ABSTRACT

Based on many years of research with different groups in diverse parts of the U.S., Becker shows that people move through their lives with a certain set of explicit or implicit expectations for each phase; and that such expectations determine the meanings assigned to specific events and the roles they enact in the course of their everyday experiences. Inner chaos results from unmet expectations, as individuals try to alleviate the feelings of powerlessness, hopelessness, and depression that result. For Becker, these feelings come in response to the loss of their imagined future. Becker’s message, however, is one of optimism, not despair.

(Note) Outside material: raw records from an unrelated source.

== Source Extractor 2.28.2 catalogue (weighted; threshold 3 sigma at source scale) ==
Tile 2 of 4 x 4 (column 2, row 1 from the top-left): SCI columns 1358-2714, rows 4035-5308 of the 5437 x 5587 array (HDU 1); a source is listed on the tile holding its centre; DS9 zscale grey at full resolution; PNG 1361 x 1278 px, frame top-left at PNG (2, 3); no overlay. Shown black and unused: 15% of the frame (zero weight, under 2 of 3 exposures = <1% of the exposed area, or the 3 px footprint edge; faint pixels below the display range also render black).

She found that study participants who were successful in creating a new sense of order had found ways to redefine the meaning of the disruptions they were experiencing to allow them to reconfigure their expectations of both themselves and the world: “Efforts to reorder the world after a disruption begin with the body and after a period of chaos . . . efforts to integrate past and present are initiated . . . [and] notions of order in daily life begin to resurface and take shape” (Becker 1997:136). Reestablishing a sense of continuity requires abandoning the newly impossible old life story, and constructing a new one consistent with the new circumstances. Until the future has been reorganized and given new meaning with an altered set of hopes and dreams, moving ahead is almost impossible (Capps and Ochs 1995; Ezzy 2000).